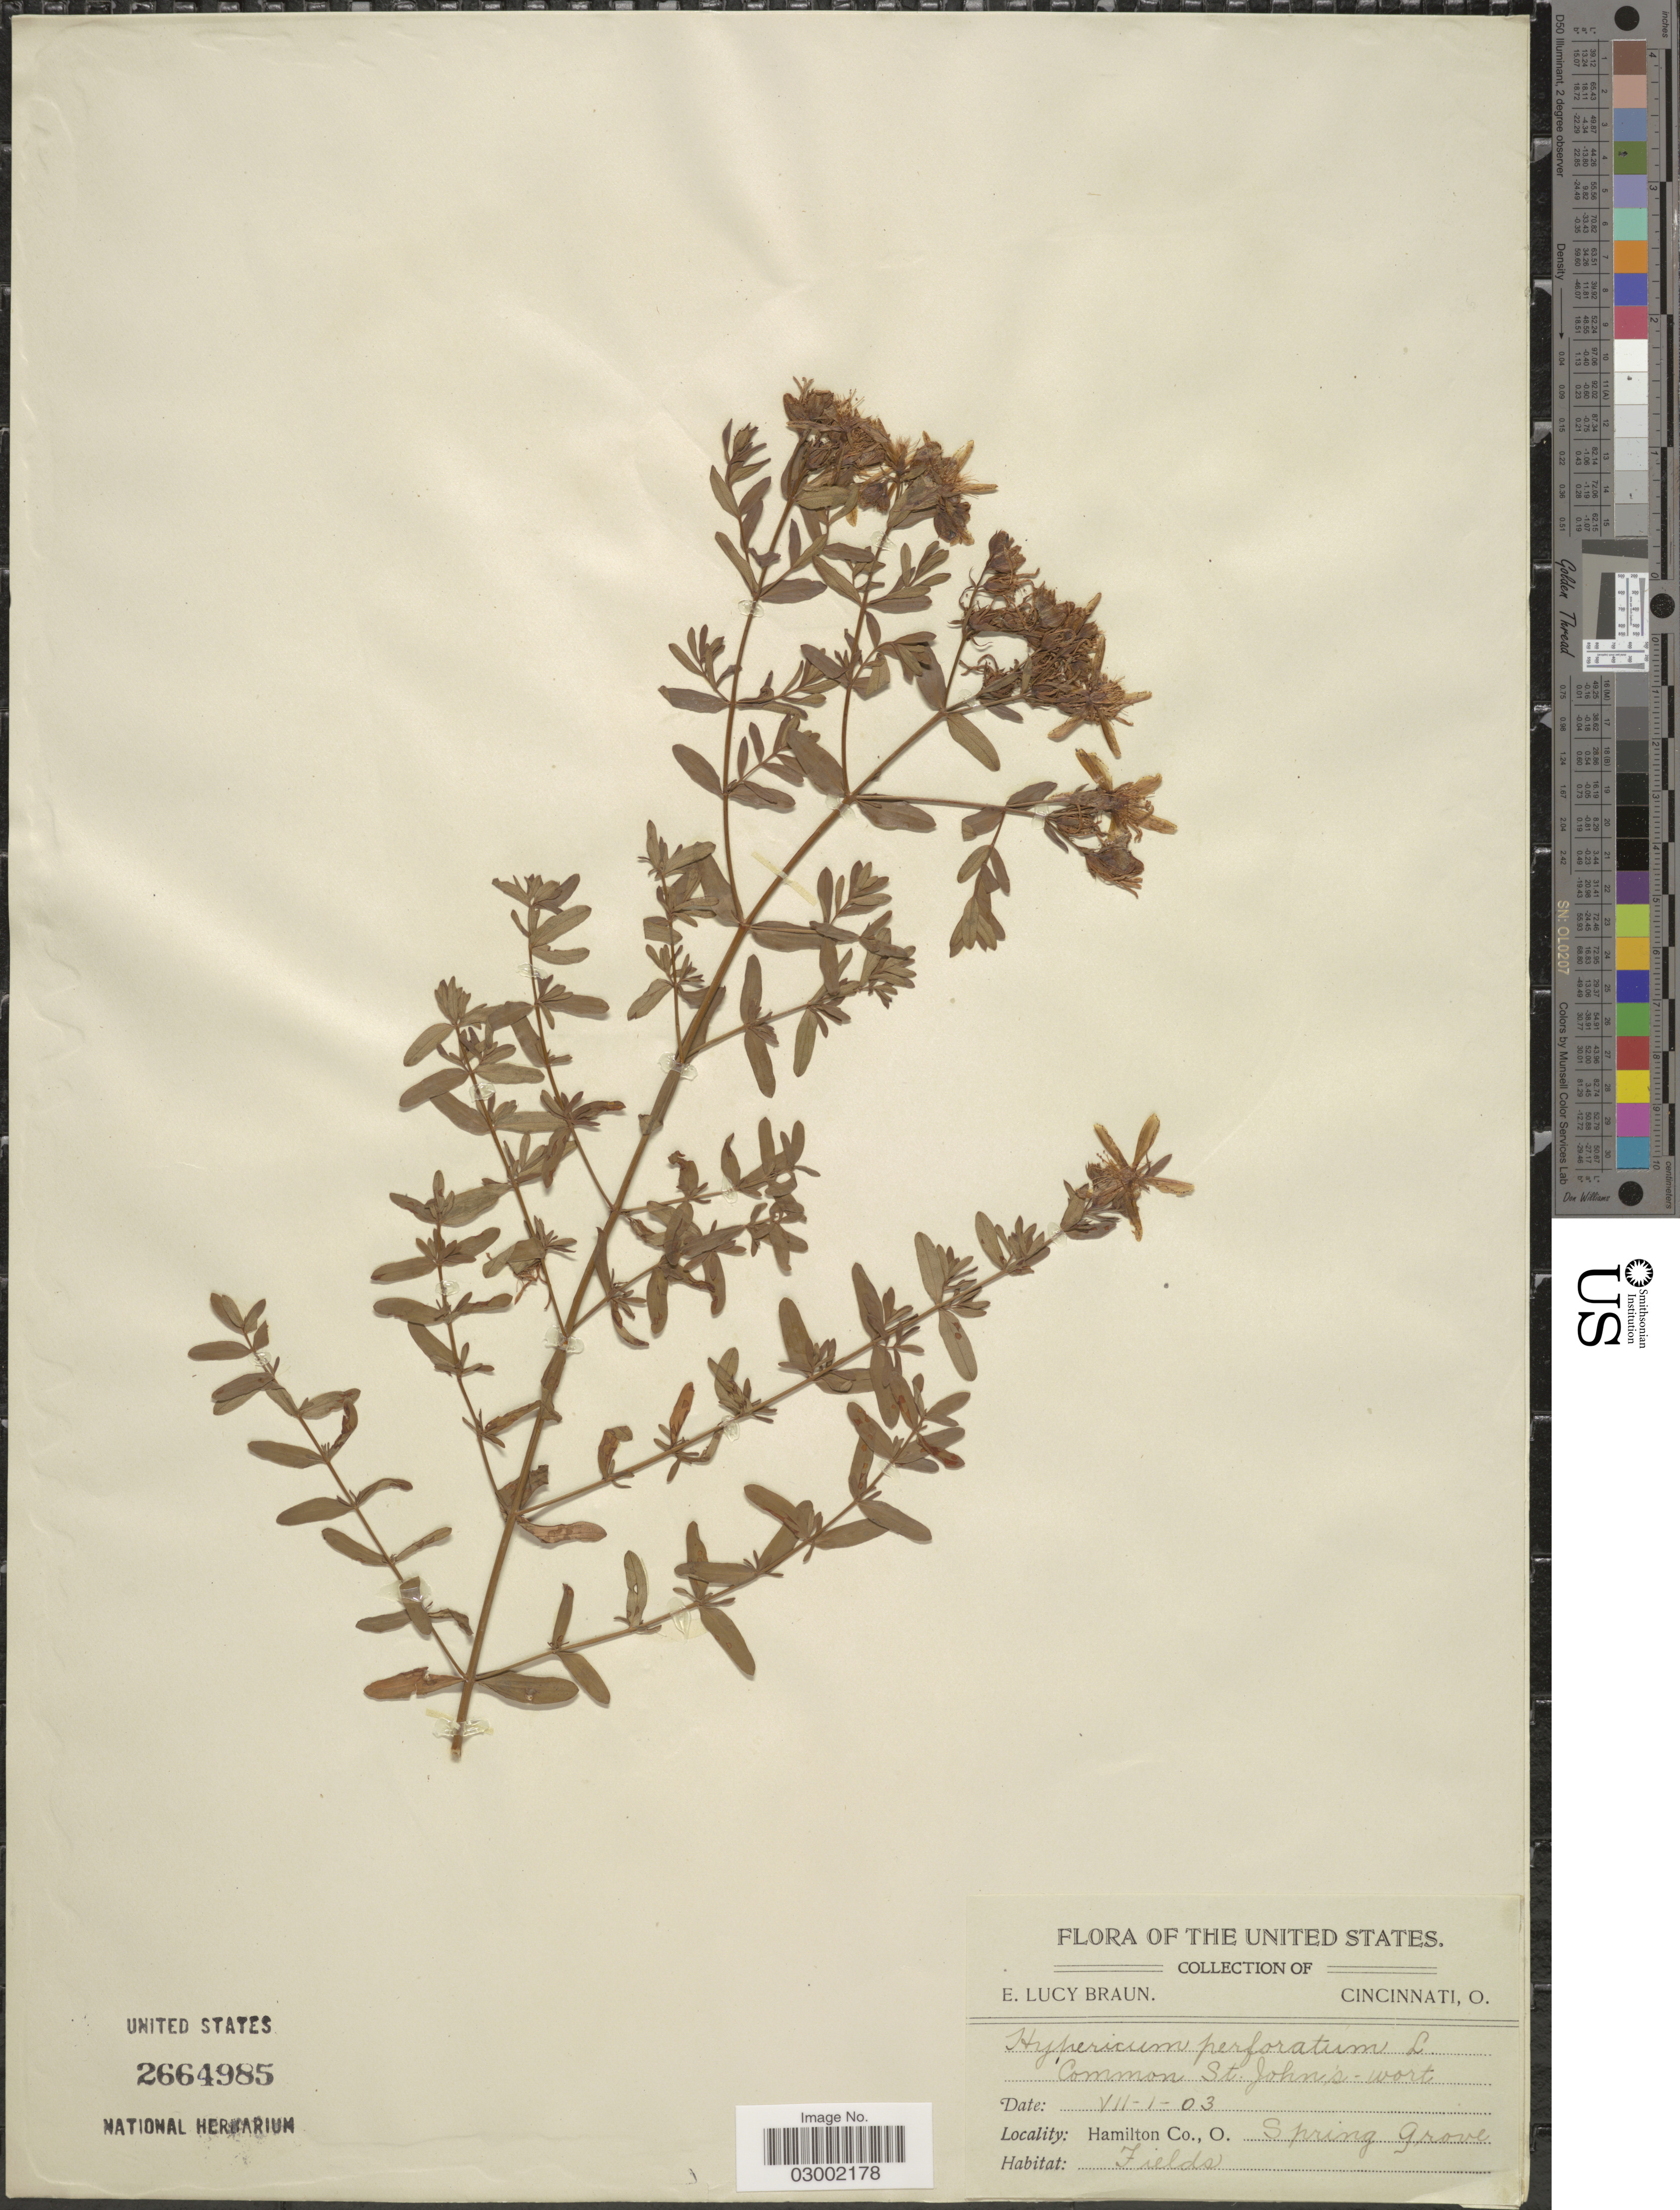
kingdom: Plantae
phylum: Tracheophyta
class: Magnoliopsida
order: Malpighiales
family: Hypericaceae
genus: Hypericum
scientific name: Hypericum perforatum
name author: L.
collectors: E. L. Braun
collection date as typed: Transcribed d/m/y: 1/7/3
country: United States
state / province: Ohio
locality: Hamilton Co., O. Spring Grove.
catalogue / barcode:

* DIRECTIONS
Write out every line of each row above word for word, leaving out the pictures.

* ANSWER TO THIS TASK
kingdom: Plantae
phylum: Tracheophyta
class: Magnoliopsida
order: Malpighiales
family: Hypericaceae
genus: Hypericum
scientific name: Hypericum perforatum
name author: L.
collectors: E. L. Braun
collection date as typed: Transcribed d/m/y: 1/7/3
country: United States
state / province: Ohio
locality: Hamilton Co., O. Spring Grove.
catalogue / barcode:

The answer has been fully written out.